→ **EXERCISE DETAILS**: Every entry, start to finish, should be printed verbatim without pictures.

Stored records

•••••

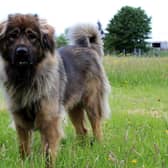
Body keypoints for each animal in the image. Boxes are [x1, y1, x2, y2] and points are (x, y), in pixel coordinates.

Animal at [0, 13, 111, 167]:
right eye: (12, 36)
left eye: (32, 36)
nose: (21, 52)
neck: (27, 78)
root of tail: (87, 48)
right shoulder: (20, 121)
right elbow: (24, 149)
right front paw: (24, 163)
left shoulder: (49, 119)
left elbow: (48, 152)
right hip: (74, 107)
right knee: (82, 130)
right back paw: (79, 152)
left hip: (92, 103)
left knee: (97, 127)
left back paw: (98, 149)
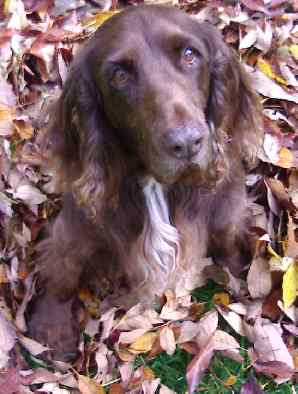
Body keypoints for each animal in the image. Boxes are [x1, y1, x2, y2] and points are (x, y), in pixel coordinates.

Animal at [27, 4, 260, 362]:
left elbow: (227, 236)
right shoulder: (78, 225)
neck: (155, 183)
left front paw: (237, 273)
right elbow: (64, 267)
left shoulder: (227, 204)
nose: (187, 143)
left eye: (190, 55)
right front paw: (52, 325)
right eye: (119, 76)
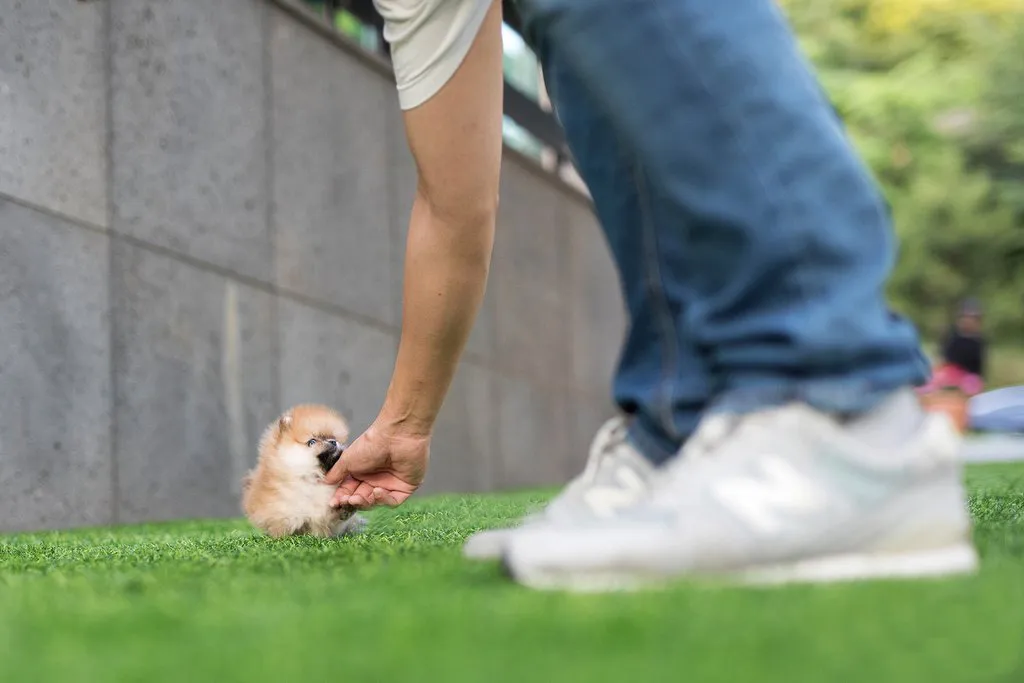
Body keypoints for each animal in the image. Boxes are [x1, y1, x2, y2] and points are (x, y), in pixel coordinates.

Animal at [241, 403, 366, 538]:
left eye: (333, 438)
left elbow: (332, 519)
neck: (312, 478)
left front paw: (346, 509)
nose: (333, 442)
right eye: (312, 441)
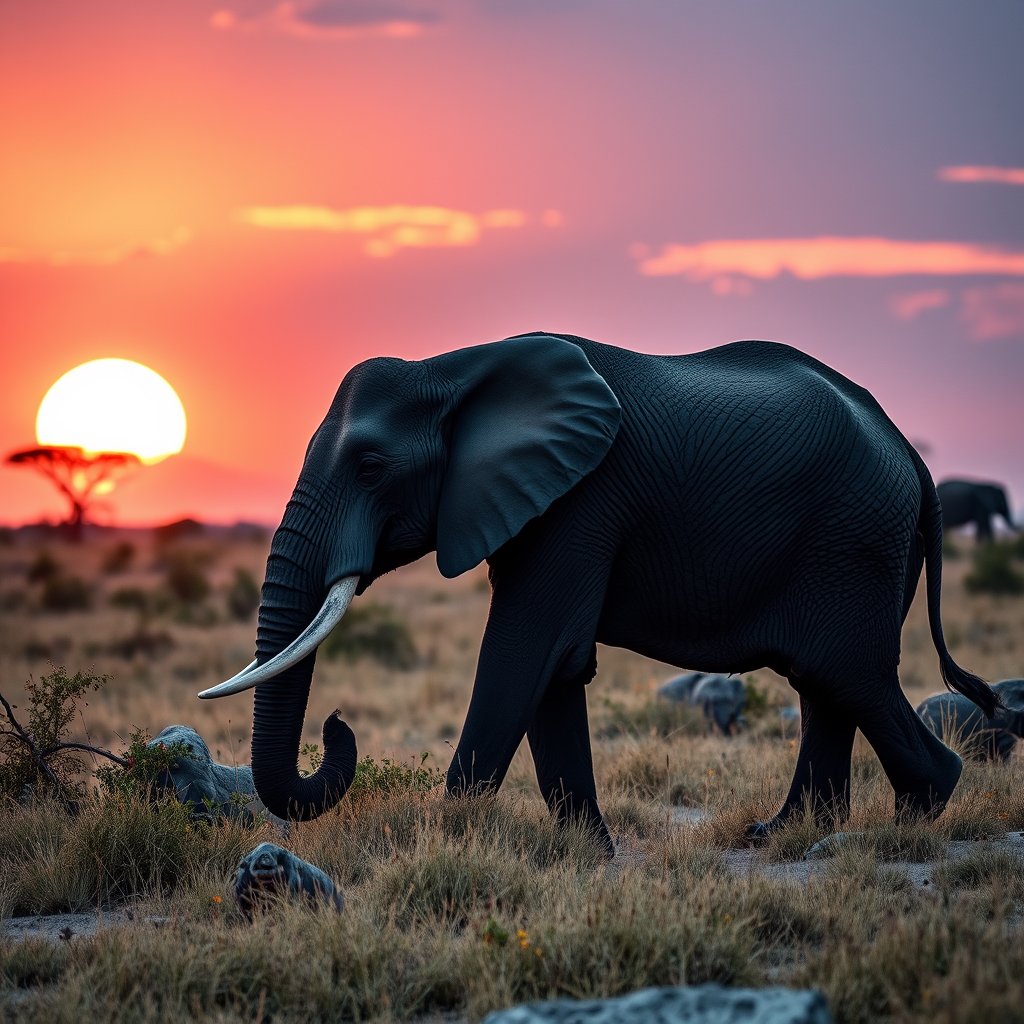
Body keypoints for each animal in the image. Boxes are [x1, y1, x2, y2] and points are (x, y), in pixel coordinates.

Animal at [199, 331, 996, 852]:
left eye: (370, 466)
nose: (337, 724)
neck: (453, 370)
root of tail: (909, 454)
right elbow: (553, 668)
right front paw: (588, 854)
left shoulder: (583, 501)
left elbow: (526, 652)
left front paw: (444, 840)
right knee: (824, 682)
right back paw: (782, 833)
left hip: (853, 539)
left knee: (847, 672)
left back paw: (918, 815)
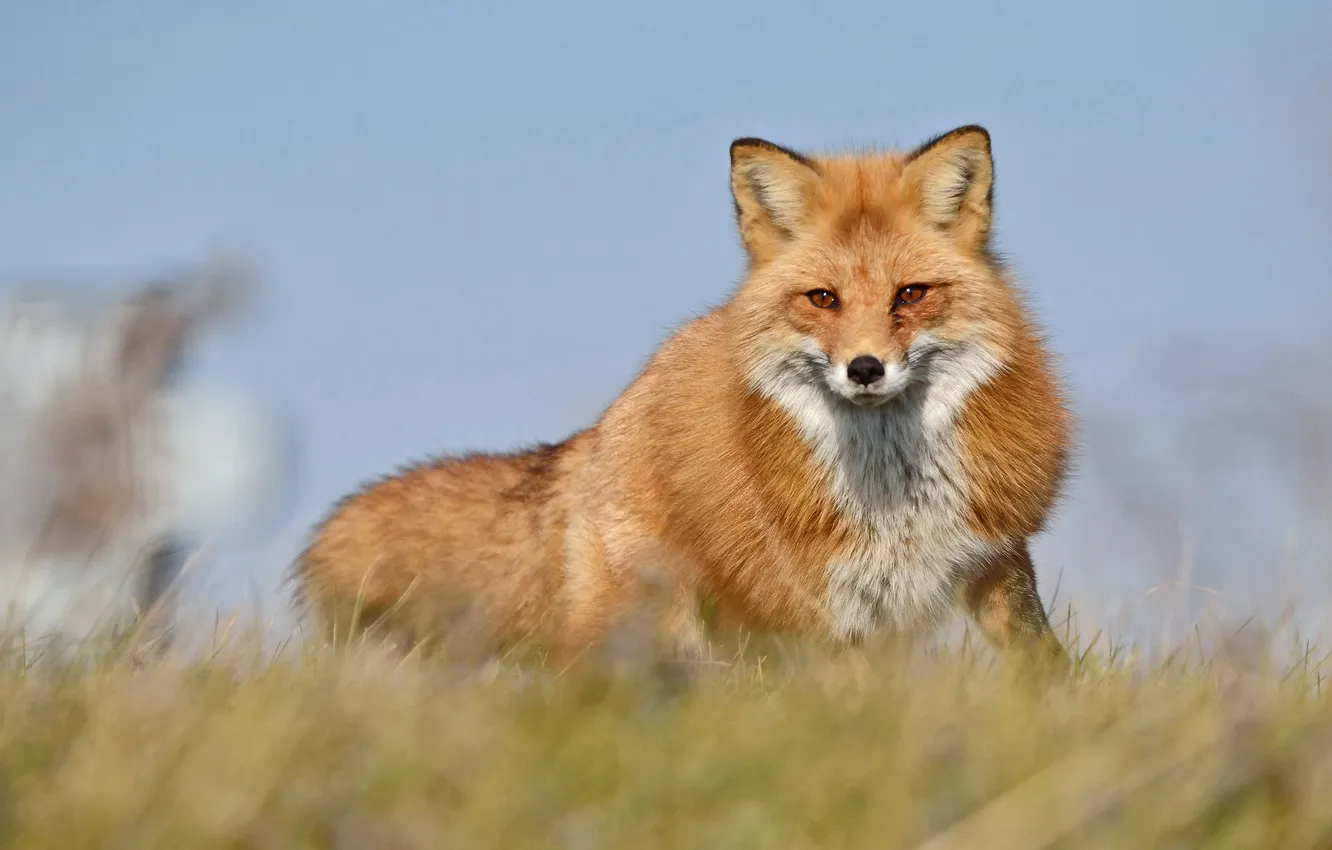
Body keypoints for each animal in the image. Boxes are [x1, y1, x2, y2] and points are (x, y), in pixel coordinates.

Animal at [294, 125, 1074, 672]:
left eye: (910, 295)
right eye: (822, 299)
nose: (864, 368)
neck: (894, 493)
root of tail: (602, 426)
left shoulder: (994, 557)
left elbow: (1041, 668)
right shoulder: (826, 608)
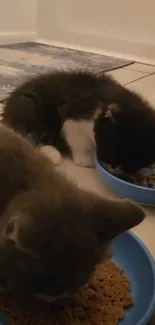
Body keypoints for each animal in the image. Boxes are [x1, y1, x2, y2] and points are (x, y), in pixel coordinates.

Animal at [2, 70, 155, 173]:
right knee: (29, 136)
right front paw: (84, 159)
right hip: (29, 105)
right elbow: (77, 140)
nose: (113, 167)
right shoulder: (74, 117)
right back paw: (51, 154)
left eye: (135, 160)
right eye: (112, 148)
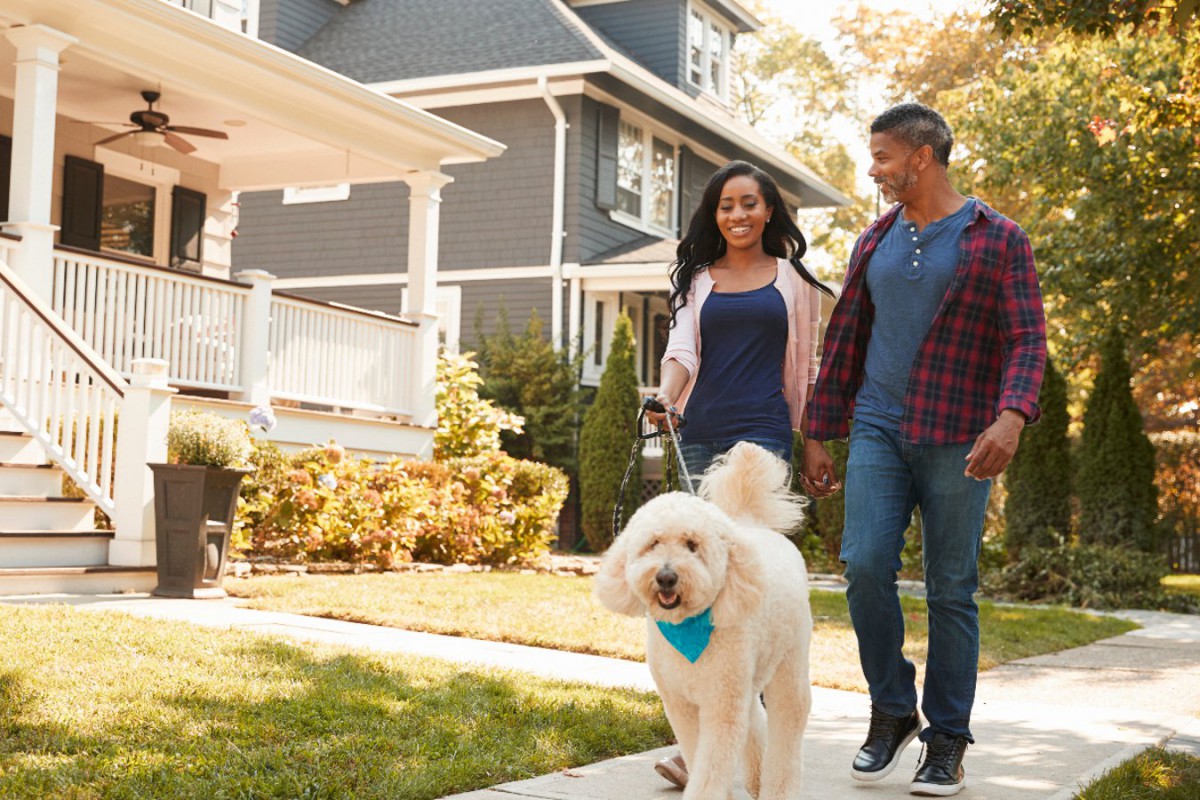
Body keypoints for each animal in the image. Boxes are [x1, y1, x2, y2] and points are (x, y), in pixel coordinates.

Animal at [592, 443, 811, 800]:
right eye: (653, 543)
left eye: (692, 545)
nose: (666, 577)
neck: (686, 627)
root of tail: (753, 525)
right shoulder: (681, 705)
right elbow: (697, 755)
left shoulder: (720, 706)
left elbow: (711, 767)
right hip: (747, 677)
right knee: (755, 716)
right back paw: (755, 777)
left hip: (789, 662)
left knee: (788, 720)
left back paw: (776, 787)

•••••

→ **RESPONSE TO THE EXERCISE**:
Body keypoints for each animal in the image. Boxes are [x1, y1, x2, y2] and points are (x, y), in pixel coordinates.

Animal at [0, 13, 111, 167]:
right eye: (12, 36)
left eye: (32, 36)
nose: (21, 52)
neck: (27, 78)
root of tail: (87, 48)
right shoulder: (20, 121)
right elbow: (24, 149)
right front paw: (24, 163)
left shoulder: (49, 119)
left elbow: (48, 152)
right hip: (74, 107)
right knee: (82, 130)
right back paw: (79, 152)
left hip: (92, 103)
left knee: (97, 127)
left back paw: (98, 149)
Body keypoints for each animal in the image. Boxes are [x1, y1, x2, y2] and points are (x, y), in pixel coordinates.

Animal at [27, 4, 260, 362]:
left elbow: (227, 236)
right shoulder: (78, 225)
neck: (155, 183)
left front paw: (237, 273)
right elbow: (64, 267)
left shoulder: (227, 204)
nose: (187, 143)
left eye: (190, 55)
right front paw: (52, 325)
right eye: (119, 76)
Body keypoints for each animal in the image. Boxes are [x1, y1, x2, y2] and points are (x, y), in pixel coordinates.

Animal at [241, 403, 366, 538]:
left eye: (333, 438)
left elbow: (332, 519)
neck: (312, 478)
left front paw: (346, 509)
nose: (333, 442)
right eye: (312, 441)
Body keypoints for each animal in the image. Boxes are [x1, y1, x2, y2] and points are (x, y), in pixel coordinates.

Animal at [199, 331, 996, 852]:
left eye: (370, 466)
nose: (337, 724)
neck: (453, 370)
root of tail: (909, 454)
right elbow: (553, 668)
right front paw: (588, 854)
left shoulder: (583, 501)
left elbow: (526, 652)
left front paw: (444, 840)
right knee: (824, 682)
right back paw: (782, 833)
left hip: (853, 539)
left knee: (847, 672)
left back paw: (918, 815)
Body keypoints for each animal in the image. Boxes are [x1, y1, x2, y2] and points are (x, y), in pixel coordinates.

Animal at [294, 125, 1074, 672]:
left eye: (910, 295)
right eye: (822, 299)
nose: (864, 368)
neck: (894, 493)
root of tail: (602, 426)
left shoulder: (994, 557)
left elbow: (1041, 668)
right shoulder: (826, 608)
Body keypoints for each animal in the image. Boxes are [x1, y1, x2, y2] and points are (x, y), in pixel coordinates.

Animal at [2, 70, 155, 173]:
right knee: (29, 136)
right front paw: (84, 159)
right hip: (29, 105)
right elbow: (77, 140)
nose: (113, 167)
right shoulder: (74, 117)
right back paw: (51, 154)
left eye: (135, 160)
right eye: (112, 148)
Body keypoints for each animal in the image. Boxes are [x1, y1, x2, y2] and points are (x, y), in pixel coordinates.

Animal at [592, 443, 811, 800]:
right eye: (653, 543)
left eye: (692, 545)
nose: (666, 577)
neck: (686, 627)
root of tail: (753, 525)
right shoulder: (681, 705)
right elbow: (697, 755)
left shoulder: (720, 706)
left elbow: (711, 767)
right hip: (747, 677)
right knee: (755, 716)
right back paw: (755, 777)
left hip: (789, 662)
left knee: (788, 720)
left back paw: (776, 787)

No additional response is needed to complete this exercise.